By virtue of its early date of commencement (1821, prior to the commencement of civil registration of births, deaths and marriages in NSW), historical associations and surviving monuments, the Allman Hill Burying Ground possesses rare aspects of NSW's cultural history. Each cemetery is unique since it contains the buried remains of persons different from any other place.

The Allman Hill Burying Ground demonstrates the principle characteristics of a class of the cultural places of New South Wales. It is representative of the rare class of early convict era burial grounds.

Port Macquarie First Burying Ground was listed on the New South Wales State Heritage Register on 1 July 2005 having satisfied the following criteria.

The place is important in demonstrating the course, or pattern, of cultural or natural history in New South Wales.

The Allman Hill Burying Ground is important in the course and pattern of the cultural history of New South Wales because of its historical associations and significant documentary and physical evidence of the evolution of the place, being the burial place for at least 28 persons, whose lives contributed to and enriched the history and development of a significant settlement in New South Wales.
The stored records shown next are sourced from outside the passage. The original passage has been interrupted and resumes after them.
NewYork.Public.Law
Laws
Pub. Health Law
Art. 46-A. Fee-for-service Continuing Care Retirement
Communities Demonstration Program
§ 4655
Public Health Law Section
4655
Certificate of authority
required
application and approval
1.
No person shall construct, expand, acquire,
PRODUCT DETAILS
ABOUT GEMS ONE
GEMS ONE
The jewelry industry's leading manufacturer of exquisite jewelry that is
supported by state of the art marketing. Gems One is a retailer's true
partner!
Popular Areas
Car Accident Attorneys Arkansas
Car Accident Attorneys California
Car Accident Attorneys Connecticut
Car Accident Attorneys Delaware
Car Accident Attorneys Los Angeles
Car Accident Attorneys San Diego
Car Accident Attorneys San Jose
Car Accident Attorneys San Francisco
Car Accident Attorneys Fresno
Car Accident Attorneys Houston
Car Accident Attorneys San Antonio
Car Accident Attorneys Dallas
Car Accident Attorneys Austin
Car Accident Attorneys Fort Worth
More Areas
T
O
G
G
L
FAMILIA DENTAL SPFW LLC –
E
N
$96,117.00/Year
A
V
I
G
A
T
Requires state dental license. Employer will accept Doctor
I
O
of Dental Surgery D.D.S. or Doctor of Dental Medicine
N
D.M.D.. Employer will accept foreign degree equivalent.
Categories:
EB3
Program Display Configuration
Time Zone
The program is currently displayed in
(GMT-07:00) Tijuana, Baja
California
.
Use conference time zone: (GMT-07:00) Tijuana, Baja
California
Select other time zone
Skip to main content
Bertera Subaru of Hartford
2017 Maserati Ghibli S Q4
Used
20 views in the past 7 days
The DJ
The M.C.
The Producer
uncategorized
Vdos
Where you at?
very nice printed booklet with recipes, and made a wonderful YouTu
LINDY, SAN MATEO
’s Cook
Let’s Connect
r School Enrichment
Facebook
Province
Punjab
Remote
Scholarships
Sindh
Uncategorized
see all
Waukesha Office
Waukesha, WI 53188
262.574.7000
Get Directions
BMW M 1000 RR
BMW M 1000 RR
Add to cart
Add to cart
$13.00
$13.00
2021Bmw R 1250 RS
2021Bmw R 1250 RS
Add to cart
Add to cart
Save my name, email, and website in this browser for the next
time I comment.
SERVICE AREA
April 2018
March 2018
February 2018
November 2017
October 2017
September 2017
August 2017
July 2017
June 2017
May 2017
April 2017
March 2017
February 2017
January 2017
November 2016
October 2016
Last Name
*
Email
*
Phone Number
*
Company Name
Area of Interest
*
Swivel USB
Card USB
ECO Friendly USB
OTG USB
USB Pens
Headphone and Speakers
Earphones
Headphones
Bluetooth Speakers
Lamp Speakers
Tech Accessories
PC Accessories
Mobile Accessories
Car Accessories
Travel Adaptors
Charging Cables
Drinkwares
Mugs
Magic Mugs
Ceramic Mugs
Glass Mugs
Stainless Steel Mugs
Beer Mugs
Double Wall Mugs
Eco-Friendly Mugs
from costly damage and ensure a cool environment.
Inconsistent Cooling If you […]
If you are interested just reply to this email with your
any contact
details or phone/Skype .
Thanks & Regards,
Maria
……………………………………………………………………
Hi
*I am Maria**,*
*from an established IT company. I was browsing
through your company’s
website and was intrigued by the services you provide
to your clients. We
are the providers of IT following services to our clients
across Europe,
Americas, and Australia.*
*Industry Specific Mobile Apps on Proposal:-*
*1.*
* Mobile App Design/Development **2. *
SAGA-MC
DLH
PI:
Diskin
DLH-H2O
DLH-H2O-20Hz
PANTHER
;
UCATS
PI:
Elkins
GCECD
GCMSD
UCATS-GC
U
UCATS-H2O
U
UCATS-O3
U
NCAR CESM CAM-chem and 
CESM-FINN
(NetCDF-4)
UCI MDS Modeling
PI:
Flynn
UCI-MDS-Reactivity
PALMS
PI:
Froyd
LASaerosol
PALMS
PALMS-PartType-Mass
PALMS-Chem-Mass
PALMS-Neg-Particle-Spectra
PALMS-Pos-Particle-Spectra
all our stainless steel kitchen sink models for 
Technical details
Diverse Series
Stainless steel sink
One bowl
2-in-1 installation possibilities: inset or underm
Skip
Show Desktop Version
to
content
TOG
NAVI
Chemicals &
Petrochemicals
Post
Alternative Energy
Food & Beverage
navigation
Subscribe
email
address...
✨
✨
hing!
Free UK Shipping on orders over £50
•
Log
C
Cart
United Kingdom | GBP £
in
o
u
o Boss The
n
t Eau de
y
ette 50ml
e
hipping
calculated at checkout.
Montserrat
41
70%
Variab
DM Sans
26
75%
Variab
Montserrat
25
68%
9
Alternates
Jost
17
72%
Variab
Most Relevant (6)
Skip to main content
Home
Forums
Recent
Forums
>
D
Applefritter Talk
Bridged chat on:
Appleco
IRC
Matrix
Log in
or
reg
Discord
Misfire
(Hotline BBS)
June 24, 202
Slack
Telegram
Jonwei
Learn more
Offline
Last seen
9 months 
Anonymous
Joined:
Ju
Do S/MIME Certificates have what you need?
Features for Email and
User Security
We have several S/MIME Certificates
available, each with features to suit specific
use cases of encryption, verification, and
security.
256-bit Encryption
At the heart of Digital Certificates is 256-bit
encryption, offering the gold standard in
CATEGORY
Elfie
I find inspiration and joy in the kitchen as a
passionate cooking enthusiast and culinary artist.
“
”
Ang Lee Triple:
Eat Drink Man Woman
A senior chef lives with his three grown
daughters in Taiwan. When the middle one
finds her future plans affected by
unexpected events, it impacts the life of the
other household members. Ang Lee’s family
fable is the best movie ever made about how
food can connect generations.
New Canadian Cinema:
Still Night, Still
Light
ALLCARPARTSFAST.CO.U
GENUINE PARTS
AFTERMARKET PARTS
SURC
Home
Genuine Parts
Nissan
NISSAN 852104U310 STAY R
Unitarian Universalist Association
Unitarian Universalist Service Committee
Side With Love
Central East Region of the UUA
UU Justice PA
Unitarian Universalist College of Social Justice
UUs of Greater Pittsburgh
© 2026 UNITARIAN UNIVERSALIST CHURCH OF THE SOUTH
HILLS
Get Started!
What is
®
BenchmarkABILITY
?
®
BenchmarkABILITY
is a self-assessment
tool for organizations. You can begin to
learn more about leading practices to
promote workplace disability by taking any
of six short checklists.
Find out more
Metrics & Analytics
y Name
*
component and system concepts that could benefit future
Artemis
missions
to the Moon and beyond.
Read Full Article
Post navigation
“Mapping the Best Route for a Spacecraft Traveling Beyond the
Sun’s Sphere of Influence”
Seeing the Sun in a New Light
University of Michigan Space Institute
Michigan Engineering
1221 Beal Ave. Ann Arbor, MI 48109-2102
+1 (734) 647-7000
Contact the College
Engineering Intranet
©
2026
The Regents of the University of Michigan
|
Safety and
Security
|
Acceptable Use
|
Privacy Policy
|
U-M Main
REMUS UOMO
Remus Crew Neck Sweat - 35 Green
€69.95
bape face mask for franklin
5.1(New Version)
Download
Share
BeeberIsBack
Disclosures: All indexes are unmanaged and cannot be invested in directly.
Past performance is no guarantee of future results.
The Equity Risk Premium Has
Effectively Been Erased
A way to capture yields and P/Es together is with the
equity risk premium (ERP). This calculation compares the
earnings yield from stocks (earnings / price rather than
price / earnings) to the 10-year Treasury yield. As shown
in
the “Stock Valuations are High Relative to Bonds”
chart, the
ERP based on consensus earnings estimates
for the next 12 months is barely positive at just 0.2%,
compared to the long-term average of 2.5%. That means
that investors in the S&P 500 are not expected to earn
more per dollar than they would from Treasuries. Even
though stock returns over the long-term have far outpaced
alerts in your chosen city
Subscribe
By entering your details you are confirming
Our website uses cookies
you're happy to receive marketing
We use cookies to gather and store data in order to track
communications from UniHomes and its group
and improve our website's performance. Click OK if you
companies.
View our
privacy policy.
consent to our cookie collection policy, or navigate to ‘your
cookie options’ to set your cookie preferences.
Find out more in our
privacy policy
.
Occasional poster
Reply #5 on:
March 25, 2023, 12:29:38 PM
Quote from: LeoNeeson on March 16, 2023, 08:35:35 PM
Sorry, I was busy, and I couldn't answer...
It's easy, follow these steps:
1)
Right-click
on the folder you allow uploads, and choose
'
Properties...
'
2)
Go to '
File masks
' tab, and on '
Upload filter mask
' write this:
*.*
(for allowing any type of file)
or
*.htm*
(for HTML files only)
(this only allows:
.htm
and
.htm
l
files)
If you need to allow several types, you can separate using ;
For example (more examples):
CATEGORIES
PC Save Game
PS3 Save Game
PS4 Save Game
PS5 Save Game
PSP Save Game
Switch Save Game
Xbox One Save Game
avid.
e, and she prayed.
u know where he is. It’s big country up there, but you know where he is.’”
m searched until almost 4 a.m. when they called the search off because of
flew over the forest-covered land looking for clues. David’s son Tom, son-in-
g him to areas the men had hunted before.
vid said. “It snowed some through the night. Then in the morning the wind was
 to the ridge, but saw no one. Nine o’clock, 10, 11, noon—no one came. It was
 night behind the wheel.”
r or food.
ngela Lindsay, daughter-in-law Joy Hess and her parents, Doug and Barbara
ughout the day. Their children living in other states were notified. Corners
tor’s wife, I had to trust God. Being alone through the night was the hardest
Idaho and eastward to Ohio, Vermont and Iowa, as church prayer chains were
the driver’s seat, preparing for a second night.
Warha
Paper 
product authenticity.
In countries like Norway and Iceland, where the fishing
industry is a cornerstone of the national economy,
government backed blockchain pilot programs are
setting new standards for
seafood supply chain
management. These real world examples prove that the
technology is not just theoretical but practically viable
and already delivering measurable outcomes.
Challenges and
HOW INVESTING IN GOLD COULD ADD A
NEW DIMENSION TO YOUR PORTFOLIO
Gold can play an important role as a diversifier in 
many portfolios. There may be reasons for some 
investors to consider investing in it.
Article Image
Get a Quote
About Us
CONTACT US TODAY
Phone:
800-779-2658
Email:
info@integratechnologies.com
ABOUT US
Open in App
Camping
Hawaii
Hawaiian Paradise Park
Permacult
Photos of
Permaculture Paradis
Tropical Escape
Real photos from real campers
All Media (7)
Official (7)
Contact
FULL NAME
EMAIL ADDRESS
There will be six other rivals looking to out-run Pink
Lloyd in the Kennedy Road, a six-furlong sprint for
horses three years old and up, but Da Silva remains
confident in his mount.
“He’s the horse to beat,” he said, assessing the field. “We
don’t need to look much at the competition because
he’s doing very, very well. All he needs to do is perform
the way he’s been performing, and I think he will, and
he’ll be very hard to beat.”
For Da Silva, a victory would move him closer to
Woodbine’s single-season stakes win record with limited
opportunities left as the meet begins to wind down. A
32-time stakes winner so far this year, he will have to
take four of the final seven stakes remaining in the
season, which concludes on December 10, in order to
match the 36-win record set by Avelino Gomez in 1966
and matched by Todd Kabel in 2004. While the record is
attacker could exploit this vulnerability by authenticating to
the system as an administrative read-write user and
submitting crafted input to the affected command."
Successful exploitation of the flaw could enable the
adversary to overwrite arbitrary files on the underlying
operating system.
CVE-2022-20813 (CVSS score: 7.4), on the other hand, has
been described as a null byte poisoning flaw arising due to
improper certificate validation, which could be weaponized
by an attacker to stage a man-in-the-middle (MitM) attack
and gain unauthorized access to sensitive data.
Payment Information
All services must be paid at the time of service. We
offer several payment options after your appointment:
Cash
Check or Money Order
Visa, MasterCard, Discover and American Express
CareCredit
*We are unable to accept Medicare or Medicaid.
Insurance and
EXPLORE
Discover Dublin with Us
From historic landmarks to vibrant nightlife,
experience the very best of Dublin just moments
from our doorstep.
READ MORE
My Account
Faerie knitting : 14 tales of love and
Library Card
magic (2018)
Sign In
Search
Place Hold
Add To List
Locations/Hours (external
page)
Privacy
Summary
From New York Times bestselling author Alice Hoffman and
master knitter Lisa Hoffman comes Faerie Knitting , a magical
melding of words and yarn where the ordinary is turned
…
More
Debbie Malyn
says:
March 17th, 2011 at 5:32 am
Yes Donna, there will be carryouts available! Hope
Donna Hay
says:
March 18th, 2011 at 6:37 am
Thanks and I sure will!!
The place has a strong or special association with a person, or group of persons, of importance of cultural or natural history of New South Wales's history.

The Allman Hill Burying Ground is historically significant at a State level for its strong associations with a number of individuals and families important in the development of Port Macquarie and New South Wales.

The place is important in demonstrating aesthetic characteristics and/or a high degree of creative or technical achievement in New South Wales.

The Allman Hill Burying Ground is important in demonstrating aesthetic characteristics in New South Wales. The cemetery exhibits two monumental styles reflecting contemporary approaches to the commemoration of the dead. The setting for the burying ground, on a hillside overlooking the mouth of the Hastings River produces a dramatic cultural landscape with high visual appeal.

The place has strong or special association with a particular community or cultural group in New South Wales for social, cultural or spiritual reasons.

The Allman Hill Burying Ground has strong associations for social and cultural reasons with the past and contemporary community of Port Macquarie, an area settled early in the development of the colony of New South Wales.

The high esteem in which the place is held by a significant group within the community is reflected in the fact that its conservation is widely supported by the local community of Port Macquarie, the site is visited by many tourists to the area and the place is listed on several registers of heritage items.

The place has potential to yield information that will contribute to an understanding of the cultural or natural history of New South Wales.

The Allman Hill Burying Ground has potential to yield information that will contribute to an understanding of NSW's cultural history. The cemetery has considerable educational and interpretative potential as a resource for the study of subjects such as architecture, design, social history and genealogy for present and future generations of Australians.

The place possesses uncommon, rare or endangered aspects of the cultural or natural history of New South Wales.

By virtue of its early date of commencement (1821, prior to the commencement of civil registration of births, deaths and marriages in NSW), historical associations and surviving monuments, the Allman Hill Burying Ground possesses rare aspects of NSW's cultural history. Each cemetery is unique since it contains the buried remains of persons different from any other place.

The place is important in demonstrating the principal characteristics of a class of cultural or natural places/environments in New South Wales.

The Allman Hill Burying Ground demonstrates the principle characteristics of a class of the cultural places of New South Wales. It is representative of the rare class of early convict era burial grounds.